#### Excerpted data:
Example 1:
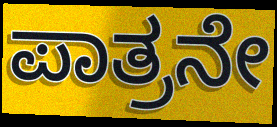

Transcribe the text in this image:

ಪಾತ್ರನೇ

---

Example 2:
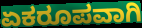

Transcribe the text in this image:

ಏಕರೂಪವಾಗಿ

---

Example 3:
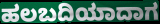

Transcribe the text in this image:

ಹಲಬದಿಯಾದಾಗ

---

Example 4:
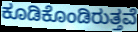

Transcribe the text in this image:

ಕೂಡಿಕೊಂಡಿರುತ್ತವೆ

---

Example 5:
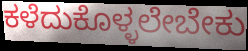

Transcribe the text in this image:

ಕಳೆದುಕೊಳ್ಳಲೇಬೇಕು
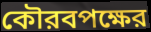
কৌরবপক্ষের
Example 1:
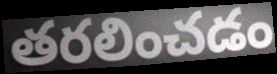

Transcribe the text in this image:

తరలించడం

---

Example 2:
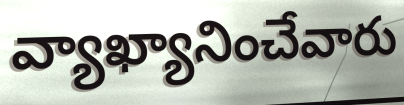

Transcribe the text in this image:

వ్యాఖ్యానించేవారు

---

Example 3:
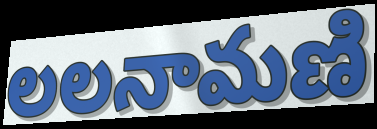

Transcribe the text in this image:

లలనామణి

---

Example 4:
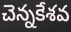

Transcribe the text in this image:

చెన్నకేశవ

#### What is expected:
The listing is to be repeated exactly, with its pictures removed.

#### Output for this exercise:
Example 1:

Transcribe the text in this image:

ಪಾತ್ರನೇ

---

Example 2:

Transcribe the text in this image:

ಏಕರೂಪವಾಗಿ

---

Example 3:

Transcribe the text in this image:

ಹಲಬದಿಯಾದಾಗ

---

Example 4:

Transcribe the text in this image:

ಕೂಡಿಕೊಂಡಿರುತ್ತವೆ

---

Example 5:

Transcribe the text in this image:

ಕಳೆದುಕೊಳ್ಳಲೇಬೇಕು
কৌরবপক্ষের
Example 1:

Transcribe the text in this image:

తరలించడం

---

Example 2:

Transcribe the text in this image:

వ్యాఖ్యానించేవారు

---

Example 3:

Transcribe the text in this image:

లలనామణి

---

Example 4:

Transcribe the text in this image:

చెన్నకేశవ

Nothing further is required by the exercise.